# Manual for Avtex W102D LCD TV



## 106389 (Aug 11, 2007)

We have just bought a Avtex W102D LCD TV/DVD but the manual is missing, it will probably be Monday now until I can organise a manual to be sent as there don't seem to be any downloads on the Internet. Does anyone have one of these TVs that could give me some info from the manual, especially mounting distance from a wall as I am going to make my own bracket to mount it, but there will probably be a minimum distance for ventilation, also setting up instructions would be helpful.
MANY THANKS in anticipation
Paul


----------



## JohnsCrossMotorHomes (Jul 21, 2007)

Distance from wall is normally not a problem as LCD's ventilate from the top.


Regards


----------



## 106389 (Aug 11, 2007)

Thanks Peter, there are a few vents in the back as well as top & bottom, I want to put it almost right against the wal with about a 5-10mm space, l but with these vents I had better see what the manual states as a minimum distance.

Paul


----------



## dinger (Jul 30, 2007)

*tv*

We have the W152D user manual. I can scan & email some pages if that would help


----------



## Snelly (Aug 20, 2005)

You can email or phone Avtex, im sure they will help you out. Im not sure if they are open tomorrow?? As you say, it may have to wait until Monday.
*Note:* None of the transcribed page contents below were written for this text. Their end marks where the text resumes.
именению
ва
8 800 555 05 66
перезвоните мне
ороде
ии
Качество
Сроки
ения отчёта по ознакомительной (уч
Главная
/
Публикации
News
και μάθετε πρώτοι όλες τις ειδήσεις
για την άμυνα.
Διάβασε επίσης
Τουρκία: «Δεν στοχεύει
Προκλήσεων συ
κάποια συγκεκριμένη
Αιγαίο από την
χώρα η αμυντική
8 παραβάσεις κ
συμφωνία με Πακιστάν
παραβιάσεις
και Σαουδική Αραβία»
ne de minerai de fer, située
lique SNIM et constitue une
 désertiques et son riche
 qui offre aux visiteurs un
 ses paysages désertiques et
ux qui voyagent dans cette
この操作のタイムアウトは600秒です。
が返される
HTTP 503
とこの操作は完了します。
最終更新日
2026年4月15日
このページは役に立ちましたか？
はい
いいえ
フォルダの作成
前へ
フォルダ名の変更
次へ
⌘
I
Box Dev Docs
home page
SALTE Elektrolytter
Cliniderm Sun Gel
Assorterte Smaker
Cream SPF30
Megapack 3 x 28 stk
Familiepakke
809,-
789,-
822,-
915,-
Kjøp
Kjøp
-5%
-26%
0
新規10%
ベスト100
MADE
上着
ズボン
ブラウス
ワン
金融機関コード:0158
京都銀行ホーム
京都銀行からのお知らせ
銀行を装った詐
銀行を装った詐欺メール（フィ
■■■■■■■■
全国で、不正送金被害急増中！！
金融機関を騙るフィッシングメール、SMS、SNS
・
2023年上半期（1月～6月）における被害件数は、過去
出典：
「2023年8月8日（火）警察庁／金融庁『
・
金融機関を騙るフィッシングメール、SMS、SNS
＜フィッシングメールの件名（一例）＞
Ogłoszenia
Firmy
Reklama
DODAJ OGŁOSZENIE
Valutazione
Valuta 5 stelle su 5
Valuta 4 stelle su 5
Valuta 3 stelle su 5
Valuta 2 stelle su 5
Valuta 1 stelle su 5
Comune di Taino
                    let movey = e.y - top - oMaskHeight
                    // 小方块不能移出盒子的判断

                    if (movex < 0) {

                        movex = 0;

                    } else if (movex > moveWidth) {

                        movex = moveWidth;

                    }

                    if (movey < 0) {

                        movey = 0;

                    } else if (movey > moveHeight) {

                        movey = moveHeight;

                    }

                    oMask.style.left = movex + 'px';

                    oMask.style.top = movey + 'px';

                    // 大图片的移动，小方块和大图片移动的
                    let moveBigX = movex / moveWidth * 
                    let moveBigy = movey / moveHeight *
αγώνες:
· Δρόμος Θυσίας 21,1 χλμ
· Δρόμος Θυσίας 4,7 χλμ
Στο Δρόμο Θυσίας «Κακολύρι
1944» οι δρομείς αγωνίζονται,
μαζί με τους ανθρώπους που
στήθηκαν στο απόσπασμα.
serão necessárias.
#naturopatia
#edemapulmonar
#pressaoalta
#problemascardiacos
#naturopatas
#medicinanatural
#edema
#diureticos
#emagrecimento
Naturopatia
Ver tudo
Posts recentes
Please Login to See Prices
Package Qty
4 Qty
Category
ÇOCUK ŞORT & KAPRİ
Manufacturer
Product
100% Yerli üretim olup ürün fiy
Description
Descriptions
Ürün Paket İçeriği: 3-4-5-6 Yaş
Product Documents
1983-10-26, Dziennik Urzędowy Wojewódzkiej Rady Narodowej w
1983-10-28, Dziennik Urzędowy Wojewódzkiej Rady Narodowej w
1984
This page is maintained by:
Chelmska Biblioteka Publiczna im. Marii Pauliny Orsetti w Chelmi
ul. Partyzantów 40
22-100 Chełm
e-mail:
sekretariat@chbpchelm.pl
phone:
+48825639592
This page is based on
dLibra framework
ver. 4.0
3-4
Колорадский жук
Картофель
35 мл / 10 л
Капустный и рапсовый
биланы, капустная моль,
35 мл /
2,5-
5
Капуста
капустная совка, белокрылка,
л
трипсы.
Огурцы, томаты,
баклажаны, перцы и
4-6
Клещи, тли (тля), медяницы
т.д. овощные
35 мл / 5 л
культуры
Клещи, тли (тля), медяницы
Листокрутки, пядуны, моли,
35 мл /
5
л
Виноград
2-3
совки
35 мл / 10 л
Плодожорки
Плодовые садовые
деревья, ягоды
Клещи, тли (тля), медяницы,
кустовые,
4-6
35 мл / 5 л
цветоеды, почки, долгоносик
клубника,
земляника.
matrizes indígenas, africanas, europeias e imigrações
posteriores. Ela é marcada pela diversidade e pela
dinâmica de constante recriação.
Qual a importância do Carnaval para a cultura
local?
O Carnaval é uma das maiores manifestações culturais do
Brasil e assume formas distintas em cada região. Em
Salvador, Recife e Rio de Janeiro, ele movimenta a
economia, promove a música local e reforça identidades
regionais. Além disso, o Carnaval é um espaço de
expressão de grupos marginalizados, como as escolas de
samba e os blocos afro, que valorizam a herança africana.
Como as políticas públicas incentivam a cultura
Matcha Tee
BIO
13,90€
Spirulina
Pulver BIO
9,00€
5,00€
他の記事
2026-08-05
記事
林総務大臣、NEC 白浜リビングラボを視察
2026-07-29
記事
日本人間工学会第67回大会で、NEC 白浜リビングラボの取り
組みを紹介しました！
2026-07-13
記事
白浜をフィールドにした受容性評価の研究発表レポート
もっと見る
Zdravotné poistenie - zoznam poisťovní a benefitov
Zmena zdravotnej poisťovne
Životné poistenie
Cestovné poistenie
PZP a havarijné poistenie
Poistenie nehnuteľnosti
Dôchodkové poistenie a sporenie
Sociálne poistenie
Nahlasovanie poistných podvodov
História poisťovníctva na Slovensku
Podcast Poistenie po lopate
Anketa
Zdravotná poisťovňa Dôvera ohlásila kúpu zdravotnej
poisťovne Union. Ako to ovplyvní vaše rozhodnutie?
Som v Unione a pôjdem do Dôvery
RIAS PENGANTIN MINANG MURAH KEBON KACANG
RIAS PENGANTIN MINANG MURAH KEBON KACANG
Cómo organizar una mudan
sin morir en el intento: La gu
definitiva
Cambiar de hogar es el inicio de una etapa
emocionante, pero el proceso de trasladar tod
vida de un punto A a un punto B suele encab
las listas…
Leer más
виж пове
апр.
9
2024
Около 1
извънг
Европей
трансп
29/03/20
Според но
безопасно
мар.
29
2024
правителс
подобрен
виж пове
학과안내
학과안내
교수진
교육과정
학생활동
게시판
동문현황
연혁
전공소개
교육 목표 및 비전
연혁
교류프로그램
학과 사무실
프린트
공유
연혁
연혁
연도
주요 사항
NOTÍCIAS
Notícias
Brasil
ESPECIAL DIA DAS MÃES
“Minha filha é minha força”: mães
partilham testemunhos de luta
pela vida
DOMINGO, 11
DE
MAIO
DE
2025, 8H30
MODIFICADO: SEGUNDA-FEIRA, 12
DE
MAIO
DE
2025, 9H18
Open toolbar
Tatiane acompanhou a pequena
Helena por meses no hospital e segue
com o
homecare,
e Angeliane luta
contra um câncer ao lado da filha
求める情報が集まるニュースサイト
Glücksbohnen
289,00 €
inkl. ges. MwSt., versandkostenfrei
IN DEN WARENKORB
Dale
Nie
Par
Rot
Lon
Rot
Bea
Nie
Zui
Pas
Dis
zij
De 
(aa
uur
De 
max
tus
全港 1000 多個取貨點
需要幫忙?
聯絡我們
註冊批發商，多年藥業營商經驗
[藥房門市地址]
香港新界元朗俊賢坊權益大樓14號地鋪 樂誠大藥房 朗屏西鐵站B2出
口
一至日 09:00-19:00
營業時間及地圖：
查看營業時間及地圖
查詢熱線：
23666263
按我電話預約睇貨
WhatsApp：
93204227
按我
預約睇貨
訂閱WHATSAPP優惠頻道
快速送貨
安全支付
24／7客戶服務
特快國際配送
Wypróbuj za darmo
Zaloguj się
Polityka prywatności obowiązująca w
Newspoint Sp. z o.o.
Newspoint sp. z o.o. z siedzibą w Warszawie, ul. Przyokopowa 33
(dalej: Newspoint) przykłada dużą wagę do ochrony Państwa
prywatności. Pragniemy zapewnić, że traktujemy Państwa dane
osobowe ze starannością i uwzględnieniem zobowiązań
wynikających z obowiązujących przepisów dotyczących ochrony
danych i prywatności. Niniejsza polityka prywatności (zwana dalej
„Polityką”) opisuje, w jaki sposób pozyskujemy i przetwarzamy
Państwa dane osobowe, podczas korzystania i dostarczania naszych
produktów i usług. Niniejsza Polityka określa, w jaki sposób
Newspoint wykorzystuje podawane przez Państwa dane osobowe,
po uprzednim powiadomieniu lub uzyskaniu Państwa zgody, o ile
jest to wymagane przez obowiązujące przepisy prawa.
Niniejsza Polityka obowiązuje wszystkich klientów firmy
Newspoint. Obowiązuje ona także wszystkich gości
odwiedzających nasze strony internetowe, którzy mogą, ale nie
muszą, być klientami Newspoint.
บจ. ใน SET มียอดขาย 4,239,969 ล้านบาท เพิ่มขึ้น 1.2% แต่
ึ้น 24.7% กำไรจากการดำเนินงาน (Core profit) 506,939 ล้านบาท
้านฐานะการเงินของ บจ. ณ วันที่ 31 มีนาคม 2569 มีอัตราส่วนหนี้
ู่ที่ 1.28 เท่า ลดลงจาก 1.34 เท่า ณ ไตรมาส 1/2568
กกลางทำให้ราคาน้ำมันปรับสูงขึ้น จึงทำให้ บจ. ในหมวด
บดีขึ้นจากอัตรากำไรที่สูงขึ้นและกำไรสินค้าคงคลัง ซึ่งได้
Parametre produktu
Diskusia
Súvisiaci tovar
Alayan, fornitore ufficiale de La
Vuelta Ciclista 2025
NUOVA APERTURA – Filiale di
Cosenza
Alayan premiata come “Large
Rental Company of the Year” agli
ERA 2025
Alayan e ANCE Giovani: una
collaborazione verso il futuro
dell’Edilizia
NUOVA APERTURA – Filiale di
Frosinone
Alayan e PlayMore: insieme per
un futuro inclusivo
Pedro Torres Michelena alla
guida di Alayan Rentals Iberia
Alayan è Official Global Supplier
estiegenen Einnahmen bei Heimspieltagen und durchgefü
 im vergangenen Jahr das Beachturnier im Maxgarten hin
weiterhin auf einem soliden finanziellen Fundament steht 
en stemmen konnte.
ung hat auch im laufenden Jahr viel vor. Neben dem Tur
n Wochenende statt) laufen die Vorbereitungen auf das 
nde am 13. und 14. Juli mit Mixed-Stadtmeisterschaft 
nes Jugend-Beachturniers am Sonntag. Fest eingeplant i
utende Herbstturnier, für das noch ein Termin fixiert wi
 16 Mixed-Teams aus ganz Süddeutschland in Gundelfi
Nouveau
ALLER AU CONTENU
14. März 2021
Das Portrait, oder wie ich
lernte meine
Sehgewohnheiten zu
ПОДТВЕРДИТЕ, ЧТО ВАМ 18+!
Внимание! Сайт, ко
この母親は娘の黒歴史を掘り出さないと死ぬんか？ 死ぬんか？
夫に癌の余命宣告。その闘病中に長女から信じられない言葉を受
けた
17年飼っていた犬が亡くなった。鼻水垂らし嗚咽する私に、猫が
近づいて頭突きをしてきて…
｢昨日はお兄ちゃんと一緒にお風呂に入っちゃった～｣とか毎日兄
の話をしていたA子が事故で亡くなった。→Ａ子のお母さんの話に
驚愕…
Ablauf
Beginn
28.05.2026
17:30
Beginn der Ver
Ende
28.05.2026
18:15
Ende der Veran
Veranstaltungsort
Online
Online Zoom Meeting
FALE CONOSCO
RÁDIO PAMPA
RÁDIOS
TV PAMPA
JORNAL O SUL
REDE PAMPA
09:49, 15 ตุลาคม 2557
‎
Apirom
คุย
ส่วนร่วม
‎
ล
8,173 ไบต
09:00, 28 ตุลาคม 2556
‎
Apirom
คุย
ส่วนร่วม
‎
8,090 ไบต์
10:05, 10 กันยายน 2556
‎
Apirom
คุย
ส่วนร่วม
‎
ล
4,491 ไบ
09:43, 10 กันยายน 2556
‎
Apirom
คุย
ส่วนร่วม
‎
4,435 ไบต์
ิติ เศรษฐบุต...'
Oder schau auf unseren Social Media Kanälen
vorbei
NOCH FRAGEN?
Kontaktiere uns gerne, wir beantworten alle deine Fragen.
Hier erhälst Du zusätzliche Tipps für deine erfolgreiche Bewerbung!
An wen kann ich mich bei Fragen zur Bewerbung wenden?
http://www.avtex.uk.com/contact/


----------



## 106389 (Aug 11, 2007)

*Re: tv*



dinger said:


> We have the W152D user manual. I can scan & email some pages if that would help


That would be great dinger if you don't mind, as I want to make a bracket & set it all up tomorrow if I can, I will PM you my email address.
MANY THANKS
Paul


----------



## 106389 (Aug 11, 2007)

*Re: tv*



PaulandJackie said:


> dinger said:
> 
> 
> > We have the W152D user manual. I can scan & email some pages if that would help
> ...


Thanks for the info dinger, unfortunately The info you sent didn't have the distance from the wall, nether-less I cant read properly & didn't realise it was the W152D that you have, the distances from the wall might be different.
THANKS anyway for trying to help
Paul


----------



## dinger (Jul 30, 2007)

*tv*

Don't quite understand what you are trying to do,as bracket supplied dictates distance from wall. We brought a £12.99 arm bracket from Wilkinsons which did the job.


----------



## premiermotorhomes (Feb 13, 2008)

I'm not aware of any concerns you will have mounting the TV. So long as its not flush with the mounting wall, I cant invisage any issues. The units dont get particulaly hot, but the best bracket I can reccomend is from Grade

It is very slim and allows the television to be securely mounted, whilst allowing it to be removed for security. You will still be able to ultilise the flip out stand on the unit because of the nominal weight of the bracket.

Regards,
Chris
Premier Motorhomes


----------



## 106389 (Aug 11, 2007)

Thanks for that Chris,
I have ordered the grade one from your link, I was planning on making one myself because of where & how we planned to mount the TV, but when we got the motor-home from storage today, decided to mount the TV in a different place which the Grade quick realise will be ideal & a lot lighter than the normal metal ones.
THANKS AGAIN Paul


----------



## premiermotorhomes (Feb 13, 2008)

Your more than welcome.

If anyone else requires a photocopy of the Avtex W102D manual, please let us know.

Regards,
Chris
Premier Motorhomes Chichester


----------



## 106389 (Aug 11, 2007)

Thanks Chris of Premier Motorhomes for emailing me those pages from the manual, its much appreciated.

THANKS AGAIN
Paul


----------